(Entries taken from a collection)
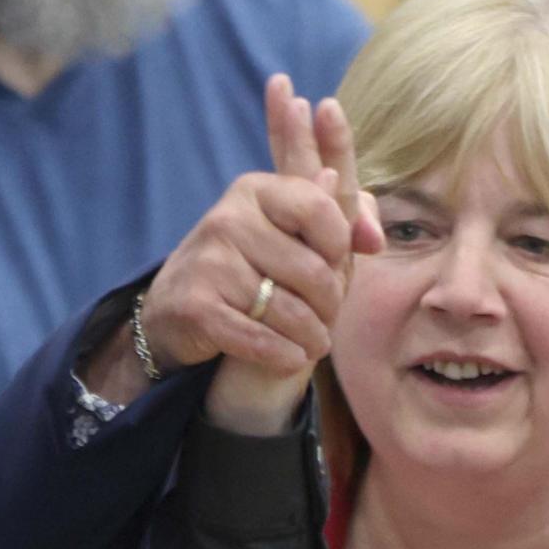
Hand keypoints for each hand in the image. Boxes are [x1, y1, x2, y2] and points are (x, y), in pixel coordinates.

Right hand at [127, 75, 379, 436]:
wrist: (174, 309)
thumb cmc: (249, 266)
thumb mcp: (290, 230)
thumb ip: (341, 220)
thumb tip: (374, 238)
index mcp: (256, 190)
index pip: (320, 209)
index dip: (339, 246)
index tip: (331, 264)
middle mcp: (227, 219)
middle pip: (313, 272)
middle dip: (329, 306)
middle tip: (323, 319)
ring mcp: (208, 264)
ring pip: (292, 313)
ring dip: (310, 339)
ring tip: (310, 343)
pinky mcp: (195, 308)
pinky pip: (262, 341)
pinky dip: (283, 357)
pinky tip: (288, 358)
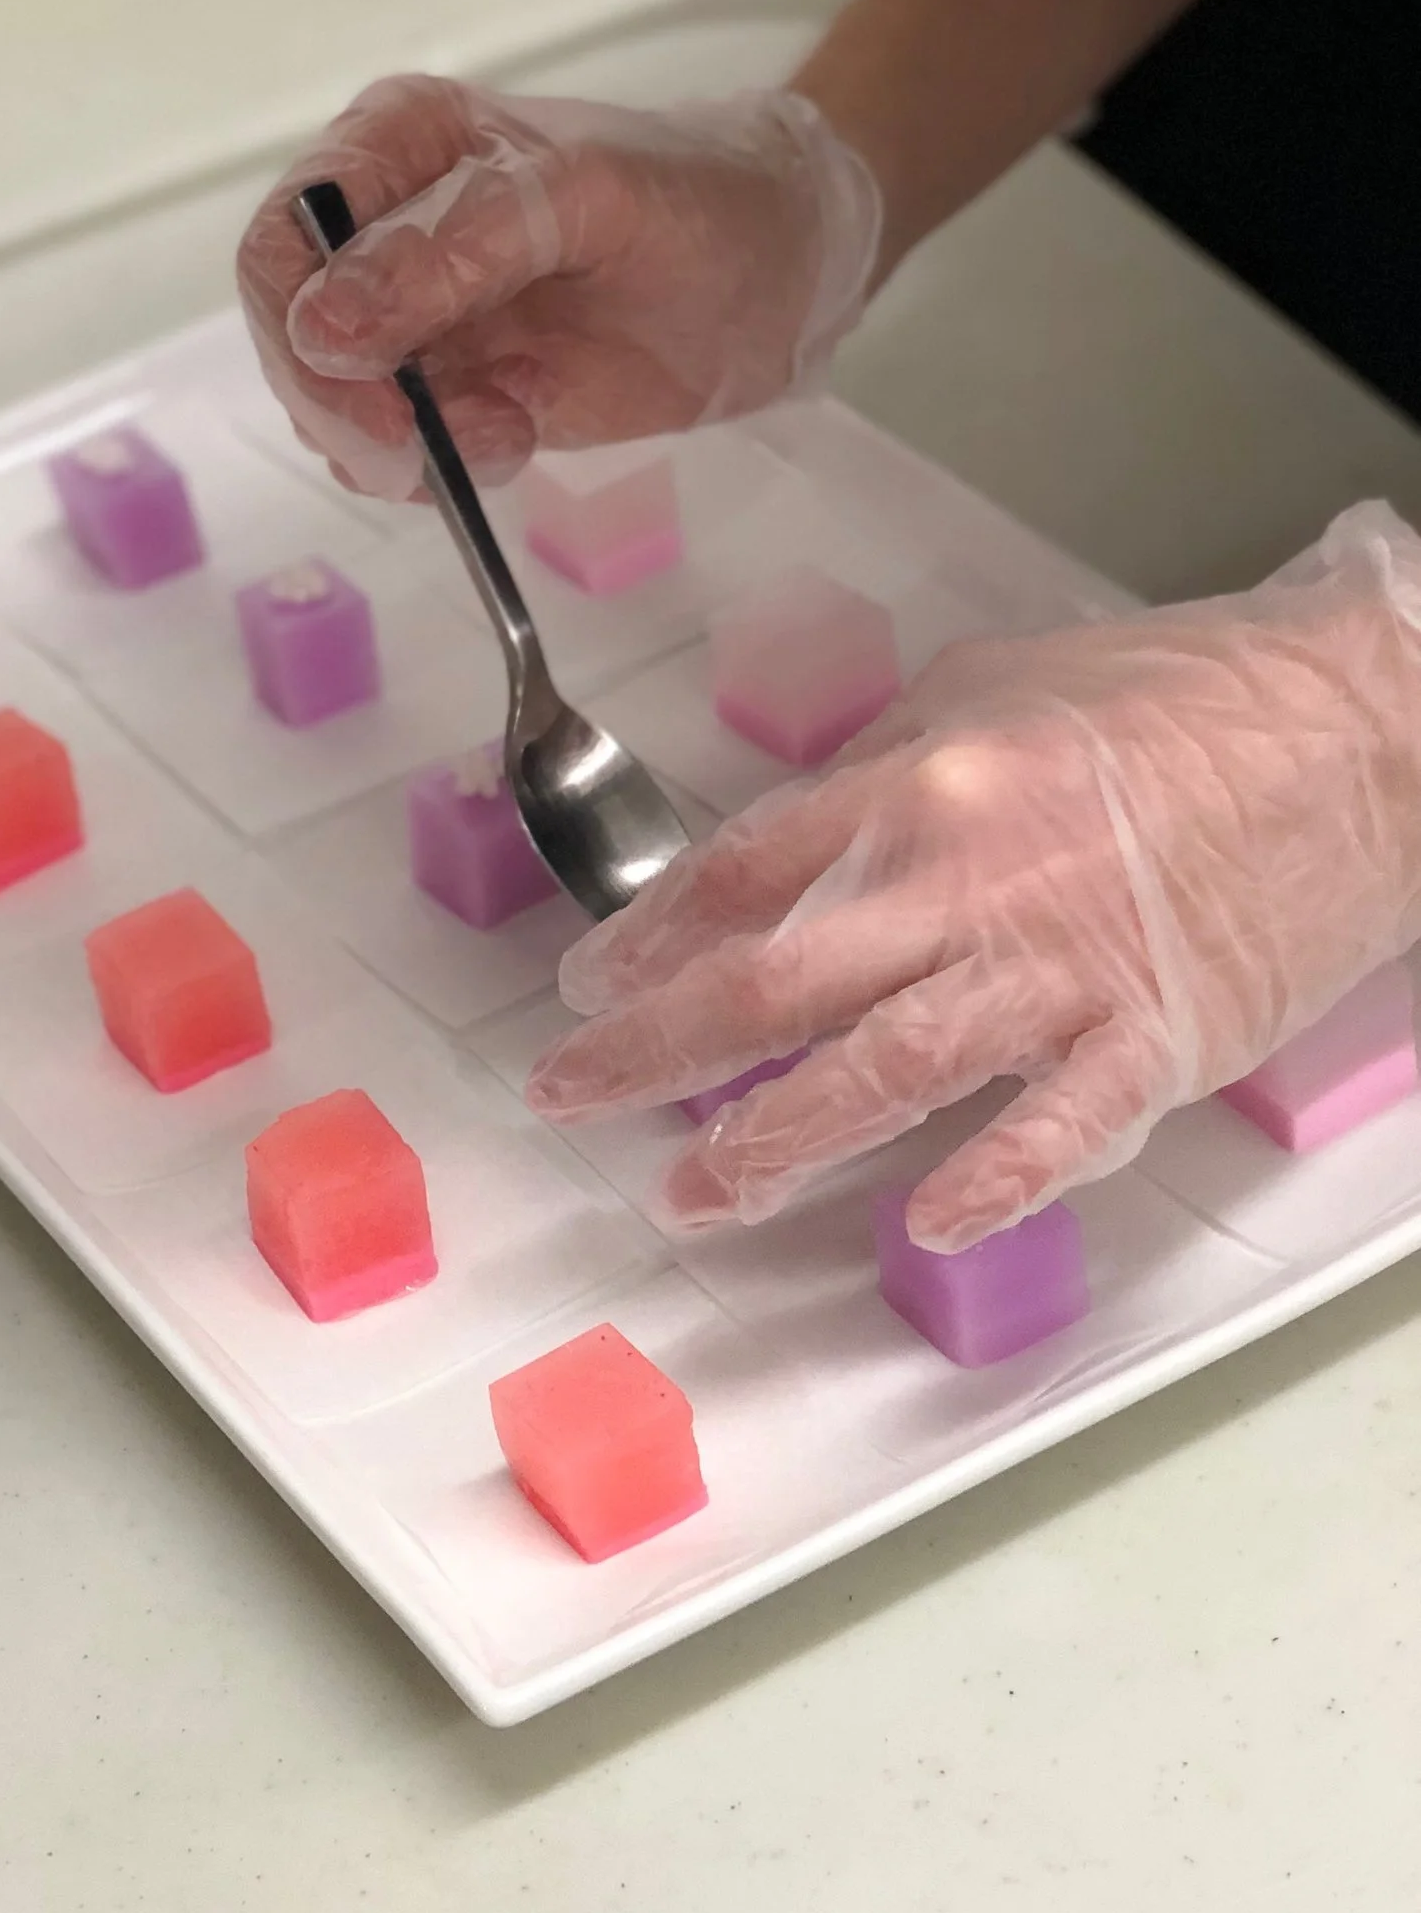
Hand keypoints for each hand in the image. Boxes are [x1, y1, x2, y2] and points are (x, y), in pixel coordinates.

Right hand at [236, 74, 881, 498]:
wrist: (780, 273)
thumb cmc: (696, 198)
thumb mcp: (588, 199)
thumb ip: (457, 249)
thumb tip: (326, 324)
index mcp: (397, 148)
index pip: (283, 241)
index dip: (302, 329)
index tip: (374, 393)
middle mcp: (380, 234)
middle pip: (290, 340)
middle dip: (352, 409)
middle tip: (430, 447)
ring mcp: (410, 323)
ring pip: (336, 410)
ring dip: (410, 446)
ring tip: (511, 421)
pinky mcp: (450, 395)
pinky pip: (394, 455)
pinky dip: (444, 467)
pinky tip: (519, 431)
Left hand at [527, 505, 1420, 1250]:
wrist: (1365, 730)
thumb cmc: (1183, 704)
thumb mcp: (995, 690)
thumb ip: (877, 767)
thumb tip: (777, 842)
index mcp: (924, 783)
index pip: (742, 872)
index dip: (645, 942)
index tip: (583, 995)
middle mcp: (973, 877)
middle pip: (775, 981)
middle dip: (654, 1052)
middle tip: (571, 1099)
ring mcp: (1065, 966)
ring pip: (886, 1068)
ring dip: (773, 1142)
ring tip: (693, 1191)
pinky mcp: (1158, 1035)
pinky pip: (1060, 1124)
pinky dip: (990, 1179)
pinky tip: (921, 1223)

...

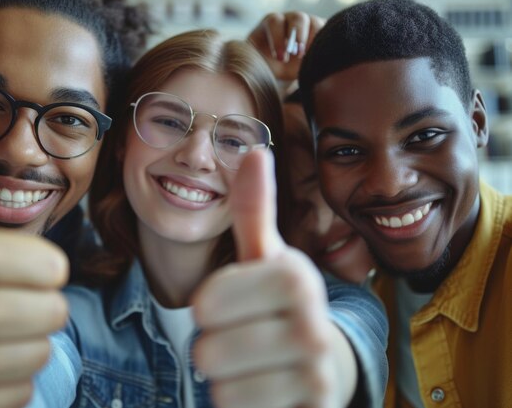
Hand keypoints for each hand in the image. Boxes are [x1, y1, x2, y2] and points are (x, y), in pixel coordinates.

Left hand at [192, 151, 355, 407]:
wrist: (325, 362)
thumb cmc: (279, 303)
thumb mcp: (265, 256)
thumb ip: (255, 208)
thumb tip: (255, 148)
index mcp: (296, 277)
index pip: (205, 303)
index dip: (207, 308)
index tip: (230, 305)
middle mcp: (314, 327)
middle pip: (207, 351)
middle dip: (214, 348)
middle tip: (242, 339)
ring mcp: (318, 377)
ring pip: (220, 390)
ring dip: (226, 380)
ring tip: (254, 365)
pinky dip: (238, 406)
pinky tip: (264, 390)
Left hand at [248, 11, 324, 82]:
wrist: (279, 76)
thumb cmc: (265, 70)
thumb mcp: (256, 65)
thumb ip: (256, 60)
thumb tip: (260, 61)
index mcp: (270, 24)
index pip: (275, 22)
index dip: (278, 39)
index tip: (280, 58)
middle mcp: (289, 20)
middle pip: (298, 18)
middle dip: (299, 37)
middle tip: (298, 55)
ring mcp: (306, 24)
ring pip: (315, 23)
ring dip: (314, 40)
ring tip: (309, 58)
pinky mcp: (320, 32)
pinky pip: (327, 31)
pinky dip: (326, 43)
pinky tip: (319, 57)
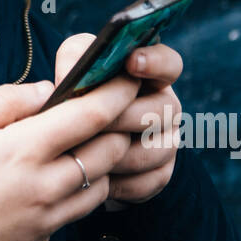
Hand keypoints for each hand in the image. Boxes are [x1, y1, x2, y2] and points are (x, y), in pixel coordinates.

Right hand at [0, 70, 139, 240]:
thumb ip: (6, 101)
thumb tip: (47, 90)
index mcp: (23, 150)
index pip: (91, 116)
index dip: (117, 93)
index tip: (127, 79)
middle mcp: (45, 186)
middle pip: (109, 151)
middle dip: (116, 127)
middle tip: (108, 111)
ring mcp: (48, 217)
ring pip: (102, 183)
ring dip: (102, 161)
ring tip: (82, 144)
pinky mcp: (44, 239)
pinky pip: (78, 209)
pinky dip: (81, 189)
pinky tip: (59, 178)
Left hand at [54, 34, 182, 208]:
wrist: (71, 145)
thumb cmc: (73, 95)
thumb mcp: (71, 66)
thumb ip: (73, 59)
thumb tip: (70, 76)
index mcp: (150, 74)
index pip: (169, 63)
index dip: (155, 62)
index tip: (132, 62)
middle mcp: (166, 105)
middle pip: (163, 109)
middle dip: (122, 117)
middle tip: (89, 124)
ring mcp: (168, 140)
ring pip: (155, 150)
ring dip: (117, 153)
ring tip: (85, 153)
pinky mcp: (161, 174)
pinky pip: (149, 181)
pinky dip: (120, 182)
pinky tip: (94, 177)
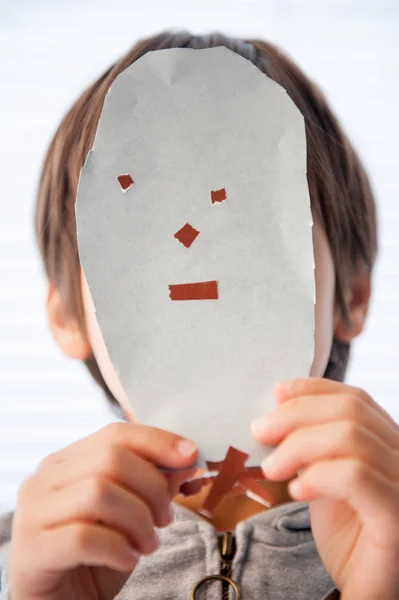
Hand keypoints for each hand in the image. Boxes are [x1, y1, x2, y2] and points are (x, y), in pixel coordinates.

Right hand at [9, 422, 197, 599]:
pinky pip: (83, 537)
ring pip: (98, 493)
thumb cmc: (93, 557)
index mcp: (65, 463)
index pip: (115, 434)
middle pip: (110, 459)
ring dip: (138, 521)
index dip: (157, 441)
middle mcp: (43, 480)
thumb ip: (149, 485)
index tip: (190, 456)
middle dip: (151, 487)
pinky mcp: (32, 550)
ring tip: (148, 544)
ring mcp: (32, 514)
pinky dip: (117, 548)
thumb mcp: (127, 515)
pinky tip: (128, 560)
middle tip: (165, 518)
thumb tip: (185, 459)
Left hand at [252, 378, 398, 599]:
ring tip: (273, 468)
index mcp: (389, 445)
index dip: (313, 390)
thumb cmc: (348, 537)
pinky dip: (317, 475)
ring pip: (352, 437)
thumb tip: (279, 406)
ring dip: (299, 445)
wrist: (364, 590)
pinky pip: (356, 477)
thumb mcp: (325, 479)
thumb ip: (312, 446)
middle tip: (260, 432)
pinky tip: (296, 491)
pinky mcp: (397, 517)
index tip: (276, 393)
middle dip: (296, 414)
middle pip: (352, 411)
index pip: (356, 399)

Exercise goal:
Leave out every line above except those from the line with "middle tip: (430, 447)" up to and including the line with "pinky tip: (921, 1223)", and copy those exactly.

Output of the exercise:
middle tip: (430, 447)
ring mcp: (410, 323)
ring pip: (336, 410)
ring dip: (410, 446)
ring tip: (511, 421)
pinky mcp: (450, 395)
pinky pip: (394, 455)
pinky dip: (444, 467)
pinky tip: (519, 431)
Left hand at [527, 505, 1420, 1250]:
wrist: (1365, 730)
thumb cmc: (1183, 704)
thumb mcp: (995, 690)
thumb ip: (877, 767)
thumb tip: (777, 842)
index mcp: (924, 783)
index pip: (742, 872)
index dip: (645, 942)
index tip: (583, 995)
middle mcp: (973, 877)
middle pip: (775, 981)
middle dip: (654, 1052)
middle tip: (571, 1099)
ring mcp: (1065, 966)
ring pip: (886, 1068)
ring dip: (773, 1142)
ring tip: (693, 1191)
pinky mcp: (1158, 1035)
pinky pip: (1060, 1124)
pinky dip: (990, 1179)
pinky tip: (921, 1223)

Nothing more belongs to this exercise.